- [REQUIRED WORK] Report each line of the data that contains the string "There".

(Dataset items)
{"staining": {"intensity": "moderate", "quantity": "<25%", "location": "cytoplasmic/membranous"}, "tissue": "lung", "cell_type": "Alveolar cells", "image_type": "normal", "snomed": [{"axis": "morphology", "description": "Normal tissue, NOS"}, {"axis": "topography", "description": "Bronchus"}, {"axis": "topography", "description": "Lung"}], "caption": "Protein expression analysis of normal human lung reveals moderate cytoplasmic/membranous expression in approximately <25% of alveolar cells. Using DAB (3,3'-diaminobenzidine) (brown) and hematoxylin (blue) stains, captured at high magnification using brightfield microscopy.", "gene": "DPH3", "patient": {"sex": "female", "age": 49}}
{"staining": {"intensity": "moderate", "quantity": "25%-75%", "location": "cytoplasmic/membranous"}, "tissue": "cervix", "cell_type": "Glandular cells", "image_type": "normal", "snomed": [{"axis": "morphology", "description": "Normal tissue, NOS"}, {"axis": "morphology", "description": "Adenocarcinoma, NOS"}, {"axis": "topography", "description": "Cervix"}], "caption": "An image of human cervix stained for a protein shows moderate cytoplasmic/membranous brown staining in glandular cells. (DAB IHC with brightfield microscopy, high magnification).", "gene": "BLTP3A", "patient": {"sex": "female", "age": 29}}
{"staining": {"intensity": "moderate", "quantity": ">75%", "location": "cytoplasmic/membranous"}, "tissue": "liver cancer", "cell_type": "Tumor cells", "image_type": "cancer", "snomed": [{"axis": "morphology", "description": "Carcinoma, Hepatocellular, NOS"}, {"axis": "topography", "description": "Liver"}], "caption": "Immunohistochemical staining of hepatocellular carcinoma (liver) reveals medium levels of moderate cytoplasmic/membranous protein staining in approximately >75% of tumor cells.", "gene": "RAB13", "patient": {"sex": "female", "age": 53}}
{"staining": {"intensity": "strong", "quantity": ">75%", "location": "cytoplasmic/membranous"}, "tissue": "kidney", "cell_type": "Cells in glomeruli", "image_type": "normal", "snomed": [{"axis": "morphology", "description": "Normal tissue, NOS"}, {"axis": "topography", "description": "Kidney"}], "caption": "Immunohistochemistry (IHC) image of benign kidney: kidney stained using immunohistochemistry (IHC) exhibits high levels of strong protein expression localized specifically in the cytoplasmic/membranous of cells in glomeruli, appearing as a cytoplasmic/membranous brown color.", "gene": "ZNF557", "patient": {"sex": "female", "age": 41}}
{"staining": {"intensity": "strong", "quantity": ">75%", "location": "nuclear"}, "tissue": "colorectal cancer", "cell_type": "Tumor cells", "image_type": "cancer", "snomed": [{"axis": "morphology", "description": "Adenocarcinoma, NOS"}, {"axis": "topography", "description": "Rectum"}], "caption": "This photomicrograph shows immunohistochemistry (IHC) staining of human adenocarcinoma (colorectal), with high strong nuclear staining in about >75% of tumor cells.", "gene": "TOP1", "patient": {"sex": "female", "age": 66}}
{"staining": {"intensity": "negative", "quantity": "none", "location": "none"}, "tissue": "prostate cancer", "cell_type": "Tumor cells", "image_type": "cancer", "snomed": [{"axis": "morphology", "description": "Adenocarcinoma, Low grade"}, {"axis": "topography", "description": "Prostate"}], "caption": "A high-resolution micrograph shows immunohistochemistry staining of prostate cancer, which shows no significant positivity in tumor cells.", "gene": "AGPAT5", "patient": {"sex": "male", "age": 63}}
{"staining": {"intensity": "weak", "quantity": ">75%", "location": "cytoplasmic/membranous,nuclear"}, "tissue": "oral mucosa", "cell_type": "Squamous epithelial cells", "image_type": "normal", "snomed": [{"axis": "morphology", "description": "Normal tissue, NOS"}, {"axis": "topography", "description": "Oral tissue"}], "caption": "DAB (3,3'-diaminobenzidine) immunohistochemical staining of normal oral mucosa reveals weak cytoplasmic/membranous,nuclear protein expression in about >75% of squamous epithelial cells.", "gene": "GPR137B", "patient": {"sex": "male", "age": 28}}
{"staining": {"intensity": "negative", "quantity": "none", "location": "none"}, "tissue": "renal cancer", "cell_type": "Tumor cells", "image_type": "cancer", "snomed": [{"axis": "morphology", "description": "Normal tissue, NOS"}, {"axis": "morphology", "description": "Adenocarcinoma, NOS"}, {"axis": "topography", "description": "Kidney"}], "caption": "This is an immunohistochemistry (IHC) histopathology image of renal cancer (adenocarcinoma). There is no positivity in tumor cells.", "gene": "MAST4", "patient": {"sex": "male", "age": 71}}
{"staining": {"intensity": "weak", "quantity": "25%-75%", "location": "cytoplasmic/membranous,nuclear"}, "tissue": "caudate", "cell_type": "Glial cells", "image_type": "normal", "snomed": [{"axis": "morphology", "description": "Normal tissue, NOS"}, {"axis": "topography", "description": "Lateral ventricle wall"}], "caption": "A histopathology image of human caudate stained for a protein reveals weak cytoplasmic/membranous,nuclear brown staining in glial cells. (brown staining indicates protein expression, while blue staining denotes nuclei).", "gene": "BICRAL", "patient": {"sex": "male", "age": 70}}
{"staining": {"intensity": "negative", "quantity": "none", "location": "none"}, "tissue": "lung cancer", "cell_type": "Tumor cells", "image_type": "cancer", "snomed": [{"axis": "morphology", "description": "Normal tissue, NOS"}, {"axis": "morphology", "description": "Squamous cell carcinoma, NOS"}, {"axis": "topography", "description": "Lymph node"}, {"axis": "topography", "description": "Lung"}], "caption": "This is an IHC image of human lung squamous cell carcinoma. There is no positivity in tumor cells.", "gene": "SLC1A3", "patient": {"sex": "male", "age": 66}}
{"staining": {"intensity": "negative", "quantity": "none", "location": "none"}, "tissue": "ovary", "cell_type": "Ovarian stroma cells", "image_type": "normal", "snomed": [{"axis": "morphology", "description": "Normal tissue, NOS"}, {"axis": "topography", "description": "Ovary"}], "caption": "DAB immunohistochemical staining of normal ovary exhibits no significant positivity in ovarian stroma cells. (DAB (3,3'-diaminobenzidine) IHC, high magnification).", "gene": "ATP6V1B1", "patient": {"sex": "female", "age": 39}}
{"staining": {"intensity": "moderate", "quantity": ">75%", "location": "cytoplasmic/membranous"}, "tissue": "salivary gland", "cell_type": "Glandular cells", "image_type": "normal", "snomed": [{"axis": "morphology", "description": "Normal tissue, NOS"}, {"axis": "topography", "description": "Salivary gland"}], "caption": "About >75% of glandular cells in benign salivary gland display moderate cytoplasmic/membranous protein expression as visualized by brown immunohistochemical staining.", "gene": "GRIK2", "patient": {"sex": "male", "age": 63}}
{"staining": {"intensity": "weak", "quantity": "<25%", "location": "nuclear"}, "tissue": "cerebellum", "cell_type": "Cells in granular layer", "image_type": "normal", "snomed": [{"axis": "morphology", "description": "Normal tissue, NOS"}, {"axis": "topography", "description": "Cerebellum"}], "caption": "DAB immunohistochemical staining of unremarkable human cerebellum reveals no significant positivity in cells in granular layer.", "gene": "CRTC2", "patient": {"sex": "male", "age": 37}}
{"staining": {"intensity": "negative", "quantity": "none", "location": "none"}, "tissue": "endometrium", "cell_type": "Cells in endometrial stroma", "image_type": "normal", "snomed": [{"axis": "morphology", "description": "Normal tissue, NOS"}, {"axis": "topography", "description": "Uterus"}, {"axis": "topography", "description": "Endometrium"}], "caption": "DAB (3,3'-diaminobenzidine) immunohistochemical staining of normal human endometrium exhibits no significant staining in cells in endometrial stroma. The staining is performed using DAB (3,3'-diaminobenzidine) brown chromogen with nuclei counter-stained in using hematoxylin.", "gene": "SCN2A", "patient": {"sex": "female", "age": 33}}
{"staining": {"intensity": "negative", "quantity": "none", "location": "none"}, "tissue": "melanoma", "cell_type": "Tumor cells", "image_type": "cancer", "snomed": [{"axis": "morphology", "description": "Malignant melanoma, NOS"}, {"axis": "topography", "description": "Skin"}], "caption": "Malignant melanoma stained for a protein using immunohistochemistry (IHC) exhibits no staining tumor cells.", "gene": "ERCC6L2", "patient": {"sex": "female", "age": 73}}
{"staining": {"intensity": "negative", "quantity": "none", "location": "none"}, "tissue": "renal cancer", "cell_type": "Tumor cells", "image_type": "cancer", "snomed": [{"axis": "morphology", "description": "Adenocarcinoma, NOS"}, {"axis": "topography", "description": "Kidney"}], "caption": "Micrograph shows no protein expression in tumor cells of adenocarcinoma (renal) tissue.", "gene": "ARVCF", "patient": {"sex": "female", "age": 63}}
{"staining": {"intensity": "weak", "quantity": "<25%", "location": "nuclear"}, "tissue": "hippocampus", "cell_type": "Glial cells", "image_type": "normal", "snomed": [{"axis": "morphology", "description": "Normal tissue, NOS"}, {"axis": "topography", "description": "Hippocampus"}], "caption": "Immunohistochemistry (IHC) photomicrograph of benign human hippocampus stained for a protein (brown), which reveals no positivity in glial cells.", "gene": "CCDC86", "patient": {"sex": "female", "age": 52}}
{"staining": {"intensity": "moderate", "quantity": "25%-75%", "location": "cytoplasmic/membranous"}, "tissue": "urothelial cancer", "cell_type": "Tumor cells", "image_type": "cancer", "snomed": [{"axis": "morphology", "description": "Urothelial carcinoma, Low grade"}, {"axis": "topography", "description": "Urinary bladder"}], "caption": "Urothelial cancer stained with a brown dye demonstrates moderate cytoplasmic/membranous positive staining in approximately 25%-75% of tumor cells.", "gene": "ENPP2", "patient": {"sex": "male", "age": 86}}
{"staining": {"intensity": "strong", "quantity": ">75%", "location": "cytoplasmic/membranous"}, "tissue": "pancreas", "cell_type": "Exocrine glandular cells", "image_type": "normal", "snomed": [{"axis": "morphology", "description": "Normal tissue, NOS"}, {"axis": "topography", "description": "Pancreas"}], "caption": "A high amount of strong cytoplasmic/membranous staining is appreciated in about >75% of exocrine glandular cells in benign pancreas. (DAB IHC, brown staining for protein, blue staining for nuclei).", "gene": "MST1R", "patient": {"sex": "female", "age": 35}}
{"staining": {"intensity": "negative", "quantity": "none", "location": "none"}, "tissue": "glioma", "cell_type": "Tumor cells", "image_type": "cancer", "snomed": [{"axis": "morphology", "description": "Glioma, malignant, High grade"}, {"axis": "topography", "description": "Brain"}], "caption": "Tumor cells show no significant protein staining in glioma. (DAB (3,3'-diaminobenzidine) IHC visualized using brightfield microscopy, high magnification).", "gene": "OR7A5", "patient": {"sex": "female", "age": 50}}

- [SOLVED EXERCISE]
{"staining": {"intensity": "negative", "quantity": "none", "location": "none"}, "tissue": "renal cancer", "cell_type": "Tumor cells", "image_type": "cancer", "snomed": [{"axis": "morphology", "description": "Normal tissue, NOS"}, {"axis": "morphology", "description": "Adenocarcinoma, NOS"}, {"axis": "topography", "description": "Kidney"}], "caption": "This is an immunohistochemistry (IHC) histopathology image of renal cancer (adenocarcinoma). There is no positivity in tumor cells.", "gene": "MAST4", "patient": {"sex": "male", "age": 71}}
{"staining": {"intensity": "negative", "quantity": "none", "location": "none"}, "tissue": "lung cancer", "cell_type": "Tumor cells", "image_type": "cancer", "snomed": [{"axis": "morphology", "description": "Normal tissue, NOS"}, {"axis": "morphology", "description": "Squamous cell carcinoma, NOS"}, {"axis": "topography", "description": "Lymph node"}, {"axis": "topography", "description": "Lung"}], "caption": "This is an IHC image of human lung squamous cell carcinoma. There is no positivity in tumor cells.", "gene": "SLC1A3", "patient": {"sex": "male", "age": 66}}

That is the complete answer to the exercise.